General Technical

Questions regarding how screen-scraper works or how to get it to do something.

Does screen-scraper follow redirects?

screen-scraper will automatically follow certain redirects, so it just depends on what type the web site is making use of. There are three types of redirects that are typically used on the web:

Can screen-scraper work with sites that use HTTPS?

screen-scraper supports HTTPS on all supported platforms except certain early versions of Mac OS X. If you're using the screen-scraper proxy server to access a site that uses HTTPS follow the directions found under the "Viewing encrypted transactions" found on this documentation page: Using the Proxy Server. In setting up scrapeable files to access pages that use HTTPS you don't need to treat them any differently than those that use HTTP.

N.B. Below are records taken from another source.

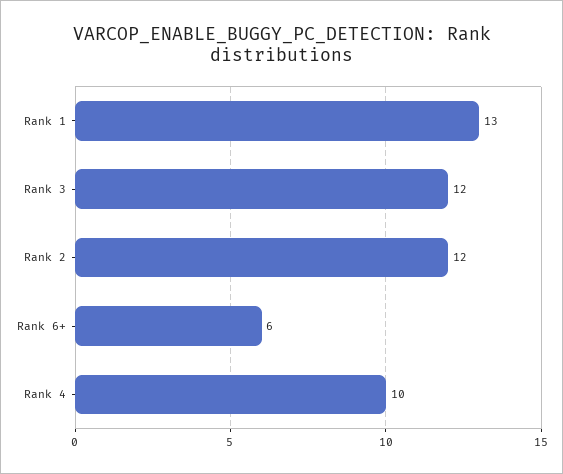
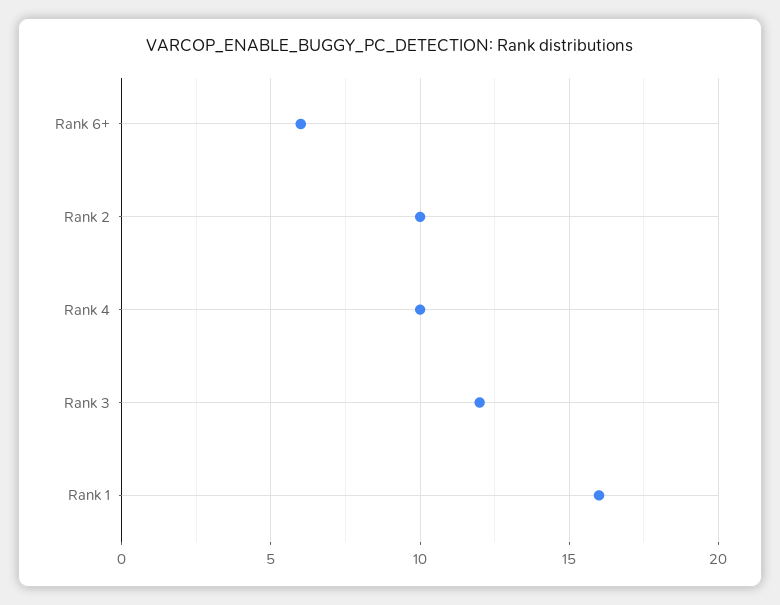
Rank 1: 13 -> 16
Rank 2: 12 -> 10

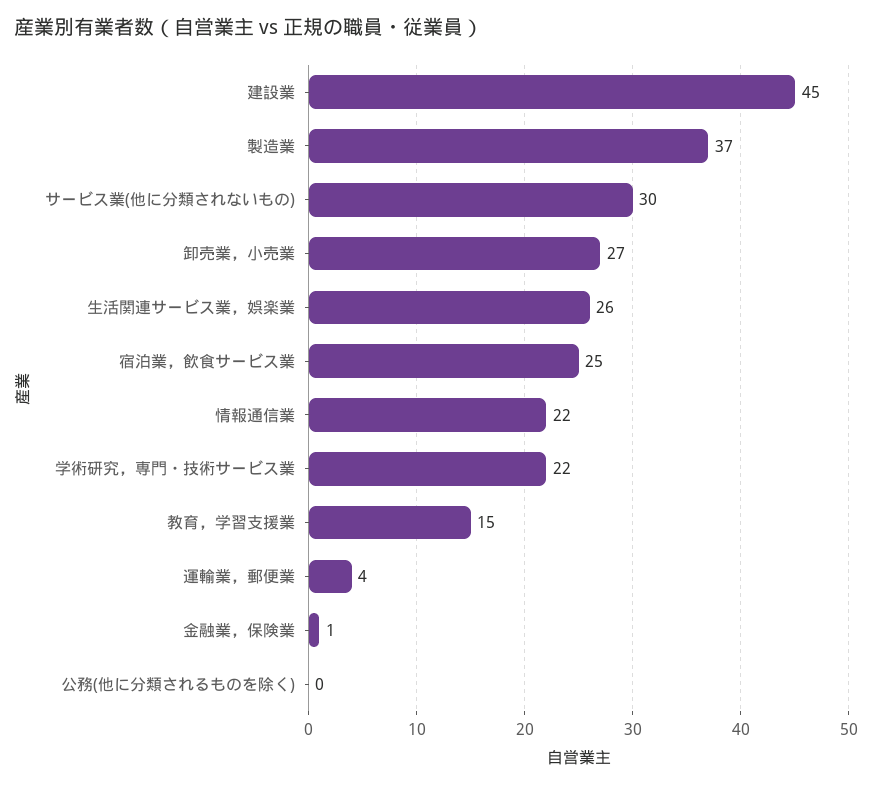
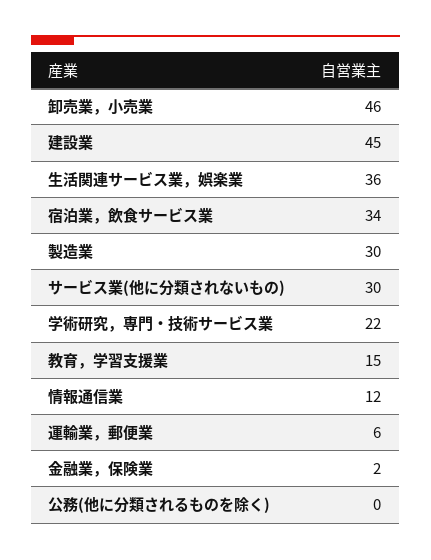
製造業: 37 -> 30
卸売業，小売業: 27 -> 46
生活関連サービス業，娯楽業: 26 -> 36
宿泊業，飲食サービス業: 25 -> 34
情報通信業: 22 -> 12
運輸業，郵便業: 4 -> 6
金融業，保険業: 1 -> 2

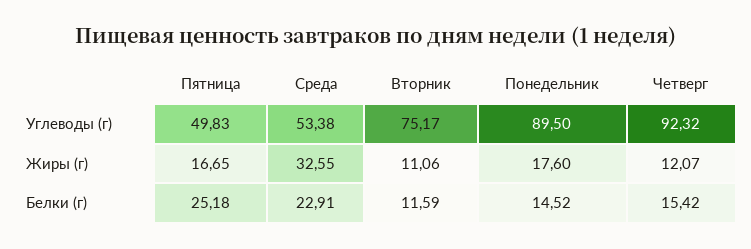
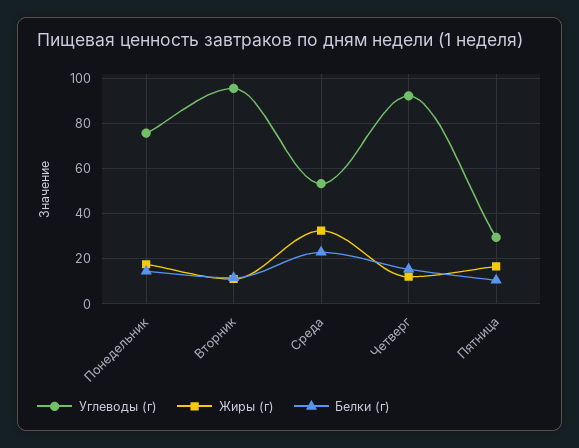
Углеводы (г), Пятница: 49.83 -> 30
Углеводы (г), Вторник: 75.17 -> 95
Углеводы (г), Понедельник: 89.5 -> 75
Белки (г), Пятница: 25.18 -> 10

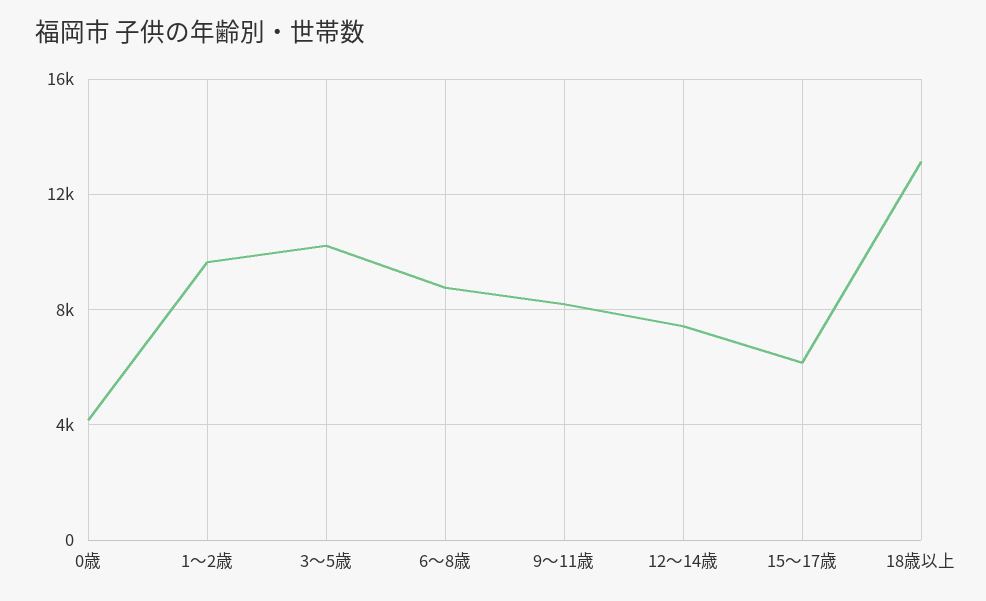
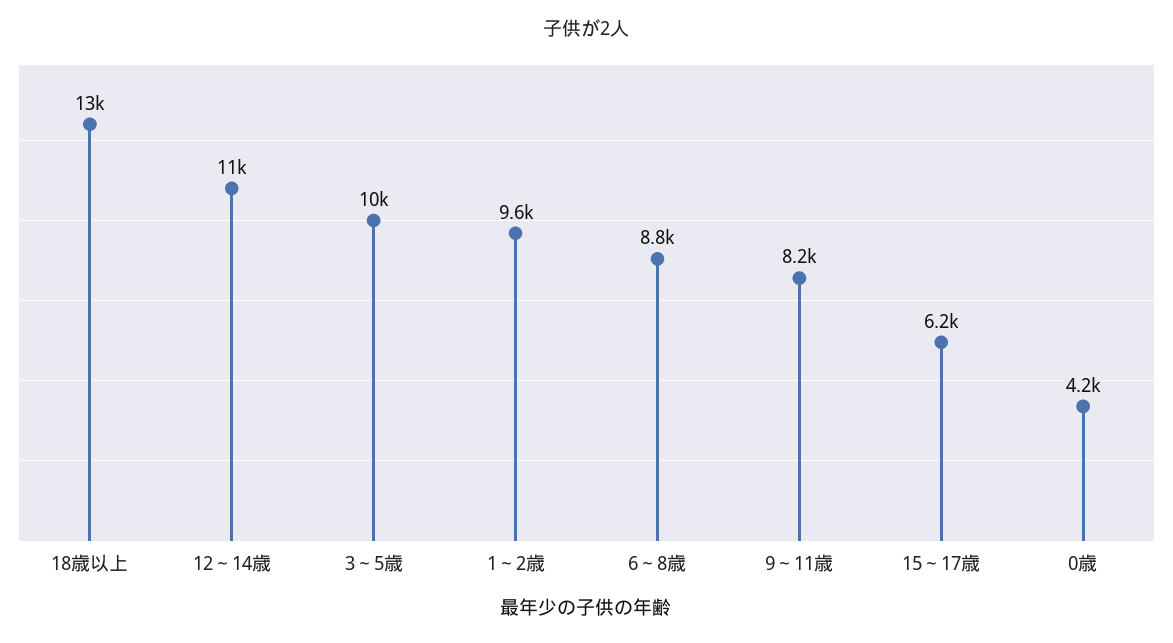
12～14歳: 7500 -> 11000

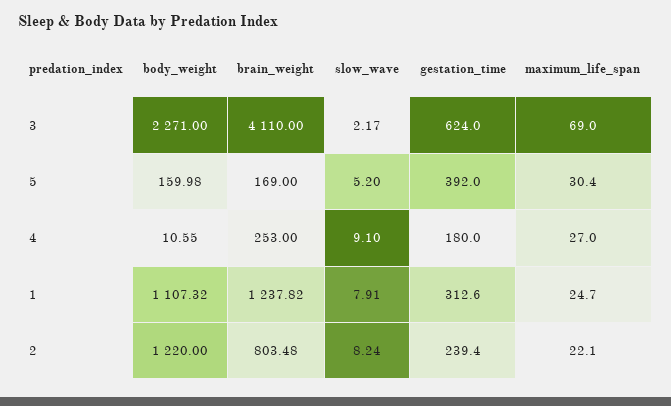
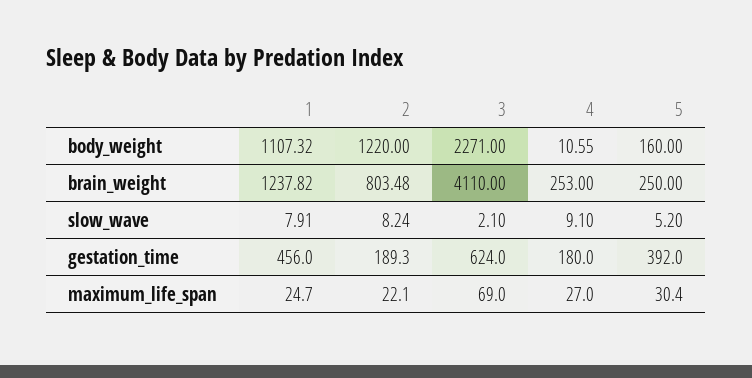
slow_wave, 3: 2.17 -> 2.1
body_weight, 5: 159.98 -> 160
brain_weight, 5: 169 -> 250
gestation_time, 1: 312.6 -> 456
gestation_time, 2: 239.4 -> 189.3

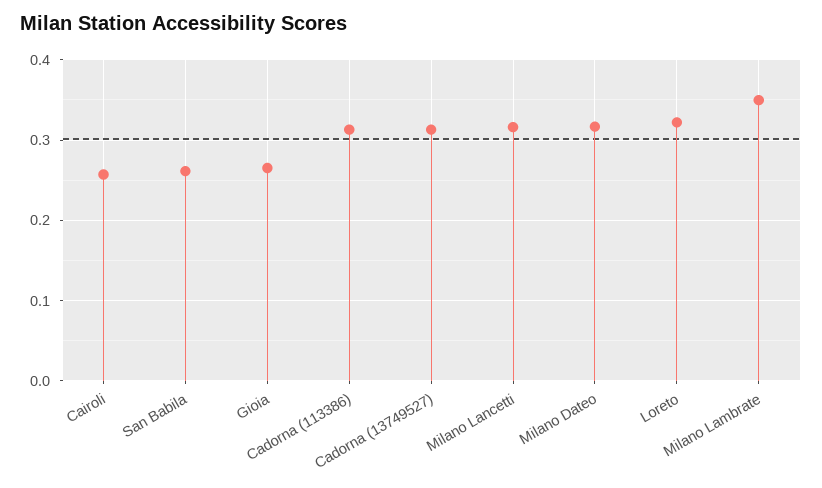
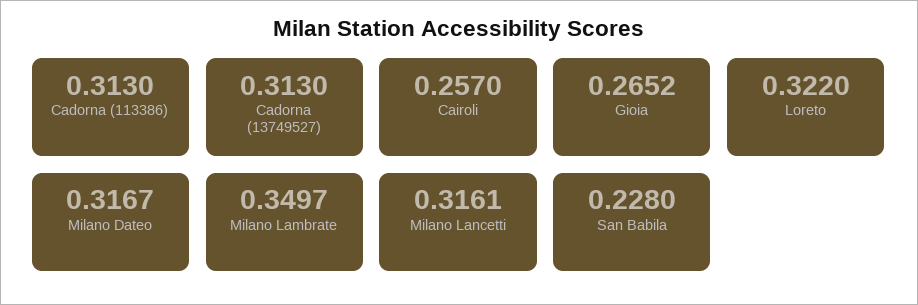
San Babila: 0.26 -> 0.228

The web site I'd like to scrape uses cookies, can screen-scraper handle this?

Absolutely. screen-scraper handles cookies (and BASIC authentication tokens) transparently behind the scenes. When setting up screen-scraper to scrape information from your site you rarely need to take any thought for cookies. In certain cases, sites will set cookies in JavaScript. In such cases, you can set them within a screen-scraper script via the session.setCookie method.

I'd like to scrape information from a web site that requires me to log in first. Can screen-scraper handle this?

Yes. This is a common situation, and generally just requires that you create a scrapeable file to handle logging in. This scrapeable file should be run first in the scraping session, allowing the web site to set cookies, which screen-scraper will then track for you.